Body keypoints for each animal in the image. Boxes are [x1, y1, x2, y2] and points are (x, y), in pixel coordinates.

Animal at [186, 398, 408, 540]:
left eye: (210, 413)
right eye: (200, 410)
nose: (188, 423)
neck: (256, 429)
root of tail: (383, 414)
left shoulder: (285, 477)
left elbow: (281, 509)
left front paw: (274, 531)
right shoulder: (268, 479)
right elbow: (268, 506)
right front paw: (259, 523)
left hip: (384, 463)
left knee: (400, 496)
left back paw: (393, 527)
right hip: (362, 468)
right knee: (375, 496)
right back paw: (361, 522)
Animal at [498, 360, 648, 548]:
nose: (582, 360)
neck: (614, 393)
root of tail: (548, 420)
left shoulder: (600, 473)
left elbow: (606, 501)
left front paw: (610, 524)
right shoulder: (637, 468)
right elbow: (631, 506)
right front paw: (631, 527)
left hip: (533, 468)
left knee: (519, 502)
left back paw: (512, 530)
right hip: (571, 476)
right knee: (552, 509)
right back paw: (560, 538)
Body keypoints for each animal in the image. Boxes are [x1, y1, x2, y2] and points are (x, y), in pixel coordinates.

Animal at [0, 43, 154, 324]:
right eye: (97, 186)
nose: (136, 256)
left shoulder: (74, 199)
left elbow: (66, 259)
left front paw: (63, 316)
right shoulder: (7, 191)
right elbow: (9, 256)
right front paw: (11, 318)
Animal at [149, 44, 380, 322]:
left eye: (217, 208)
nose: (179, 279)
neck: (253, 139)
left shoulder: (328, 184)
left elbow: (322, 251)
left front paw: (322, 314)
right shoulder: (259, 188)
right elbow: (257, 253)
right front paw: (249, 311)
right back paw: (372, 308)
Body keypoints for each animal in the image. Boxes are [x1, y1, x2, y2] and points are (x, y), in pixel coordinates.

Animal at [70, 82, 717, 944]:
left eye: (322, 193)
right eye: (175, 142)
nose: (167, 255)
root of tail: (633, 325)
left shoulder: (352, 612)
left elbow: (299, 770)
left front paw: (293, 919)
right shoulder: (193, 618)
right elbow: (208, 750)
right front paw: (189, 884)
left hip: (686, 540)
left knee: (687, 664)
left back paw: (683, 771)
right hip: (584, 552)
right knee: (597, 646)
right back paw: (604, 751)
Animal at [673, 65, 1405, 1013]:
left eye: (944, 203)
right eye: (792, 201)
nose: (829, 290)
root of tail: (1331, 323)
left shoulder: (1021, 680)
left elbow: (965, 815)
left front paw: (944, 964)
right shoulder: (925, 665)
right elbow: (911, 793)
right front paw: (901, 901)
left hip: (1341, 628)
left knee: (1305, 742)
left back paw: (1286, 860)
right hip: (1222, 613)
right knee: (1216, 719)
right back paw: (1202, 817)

◇ ◇ ◇ ◇ ◇ ◇ ◇

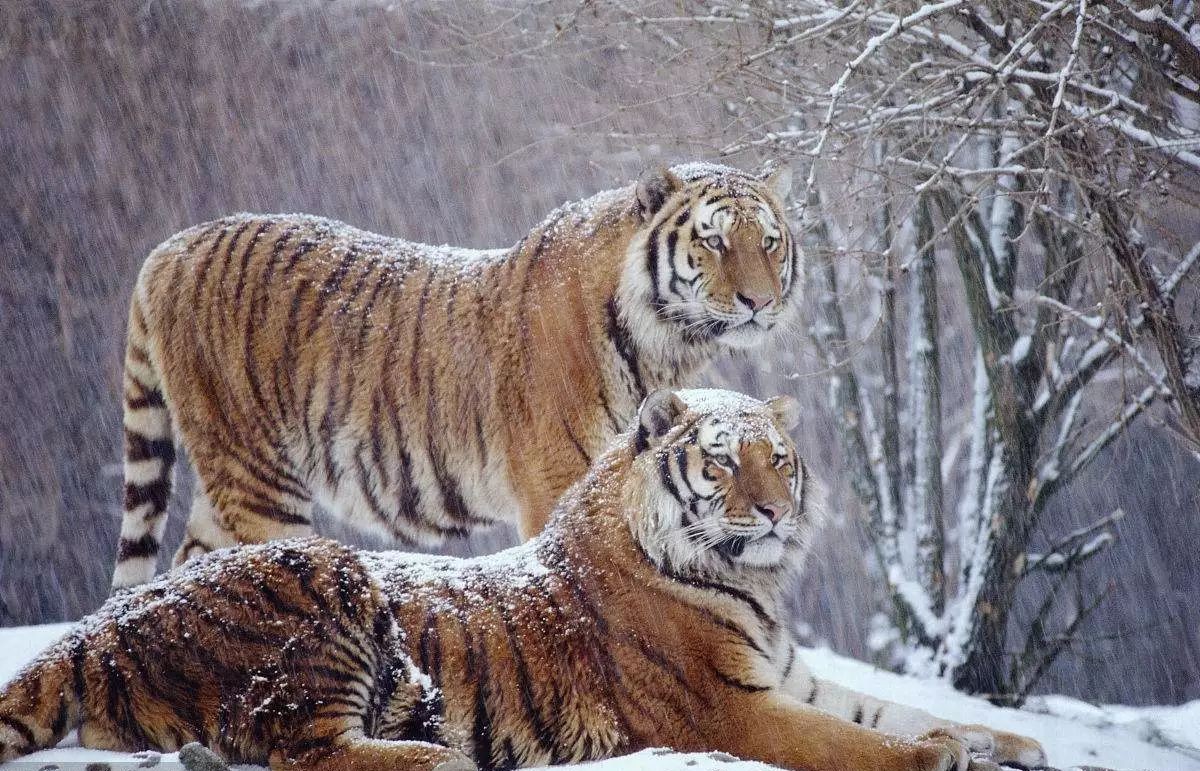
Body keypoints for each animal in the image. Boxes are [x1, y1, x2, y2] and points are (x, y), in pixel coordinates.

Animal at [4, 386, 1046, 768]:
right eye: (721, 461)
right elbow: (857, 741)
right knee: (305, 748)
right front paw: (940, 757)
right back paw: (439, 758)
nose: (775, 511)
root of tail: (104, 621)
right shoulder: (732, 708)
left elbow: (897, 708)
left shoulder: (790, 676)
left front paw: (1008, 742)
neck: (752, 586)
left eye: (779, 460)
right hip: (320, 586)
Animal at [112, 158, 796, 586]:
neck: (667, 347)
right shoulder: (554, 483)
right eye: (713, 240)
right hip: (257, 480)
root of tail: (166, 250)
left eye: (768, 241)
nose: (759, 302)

◇ ◇ ◇ ◇ ◇ ◇ ◇

• **WHAT NEEDS TO BE DONE**: Taking the line with "right shoulder: (925, 665)" as the first and the line with "right back paw: (1202, 817)" as the last, retype that stretch of the data above exactly, with no other lines.

• **SOLUTION BELOW**:
right shoulder: (925, 665)
right elbow: (911, 793)
right front paw: (901, 901)
left hip: (1341, 628)
left knee: (1305, 742)
left back paw: (1286, 860)
right hip: (1222, 613)
right knee: (1216, 719)
right back paw: (1202, 817)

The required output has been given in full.